Aim: To investigate the effect of composite analytical bias and imprecision in the measurements of fasting plasma-glucose (fPG) for diagnosis of diabetes mellitus and estimation of risk of development and progression of retinopathy using measurements of Haemoglobin A1C (HbA1C%).
Materials and methods: Data on biological within-subject variation for fPG (5.7% and 4.9%) and HbA1C% (1.9%) from literature and data on fPG for a 'low-risk' population (regarding diabetes) from own investigations (ln-values of mean=1.6781 approximately geometric mean population=5.36 mmol/L and standard deviation=0.0891 approximately CV population=8.9%). Further, guidelines for diagnosis of diabetes (two consecutive measurements of fPG above 7.0 mmol/L) were obtained from literature as also the risk of development of and progression of retinopathy using measurements of HbA1C (a change in risk of 44% for a change in HbA1C% of 10%). It was assumed that each individual had values which over a short time had a Gaussian distribution about a biological set-point. Calculations of the effect of analytical bias and imprecision were performed by linear addition of bias and squared addition of imprecision to the squared error-free biological distribution. Composite variations of bias and imprecision were obtained by varying assumed imprecision and calculating the maximum acceptable bias for the stated situation.
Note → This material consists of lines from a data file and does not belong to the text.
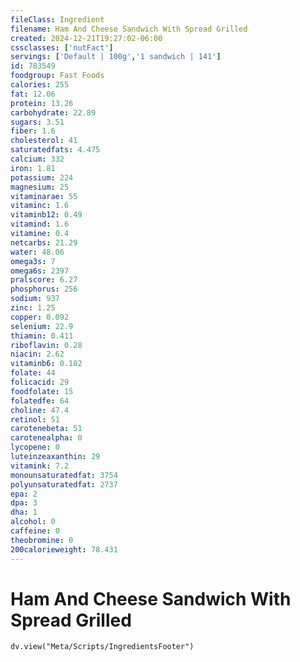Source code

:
 ```yaml
---
fileClass: Ingredient
filename: Ham And Cheese Sandwich With Spread Grilled
created: 2024-12-21T19:27:02-06:00
cssclasses: ['nutFact']
servings: ['Default | 100g','1 sandwich | 141']
id: 783549
foodgroup: Fast Foods
calories: 255
fat: 12.06
protein: 13.26
carbohydrate: 22.89
sugars: 3.51
fiber: 1.6
cholesterol: 41
saturatedfats: 4.475
calcium: 332
iron: 1.81
potassium: 224
magnesium: 25
vitaminarae: 55
vitaminc: 1.6
vitaminb12: 0.49
vitamind: 1.6
vitamine: 0.4
netcarbs: 21.29
water: 48.06
omega3s: 7
omega6s: 2397
pralscore: 6.27
phosphorus: 256
sodium: 937
zinc: 1.25
copper: 0.092
selenium: 22.9
thiamin: 0.411
riboflavin: 0.28
niacin: 2.62
vitaminb6: 0.182
folate: 44
folicacid: 29
foodfolate: 15
folatedfe: 64
choline: 47.4
retinol: 51
carotenebeta: 51
carotenealpha: 0
lycopene: 0
luteinzeaxanthin: 29
vitamink: 7.2
monounsaturatedfat: 3754
polyunsaturatedfat: 2737
epa: 2
dpa: 3
dha: 1
alcohol: 0
caffeine: 0
theobromine: 0
200calorieweight: 78.431
---
```


# Ham And Cheese Sandwich With Spread Grilled

```dataviewjs
dv.view("Meta/Scripts/IngredientsFooter")
```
Results: Two diagnostic examples are described for fPG and one for risk related to HbA1C%. Firstly, the risk of diabetes as a function of set-point and bias and imprecision was investigated, using functions where the probability of two measurements above 7.0 mmol/L was plotted against biological set-points, resulting in a S-shaped curve with a 25% probability for a set-point equal to 7.0 mmol/L. Here, a maximum 5% probability of classifying an individual with a set-point of 6.4 mmol/L (upper reference limit for the 'low-risk' population) as diabetic was used to calculate the analytical quality specifications. Comparably, the 5% probability of misclassifying a diabetic with fPG of 8.0 mmol/L was investigated, and both specifications were illustrated in an imprecision-bias plot. Secondly, the percentage of 'low-risk' individuals which would be falsely diagnosed as diabetic was calculated, and this percentage was plotted as a function of bias for different assumed values of imprecision. Thirdly, the confidence intervals for a certain risk-difference for HbA1C% of 5% or 10% was used to draw an imprecision-bias plot for different assumed changes and probabilities.
Discussion: Analytical quality taking the demands for bias and imprecision in account are obtainable in laboratories, but may be questionable for use of capillary blood and POCT instruments with considerable consequences for the number of individuals classified as diabetics, and thereby for the economy etc.
Conclusion: For clinical settings, with so clear recommendations and descriptions of risk curves as in diabetes, it is relatively easy to estimate the analytical quality specifications according to the highest level of the model hierarchy, when relevant probabilities for the events are assumed.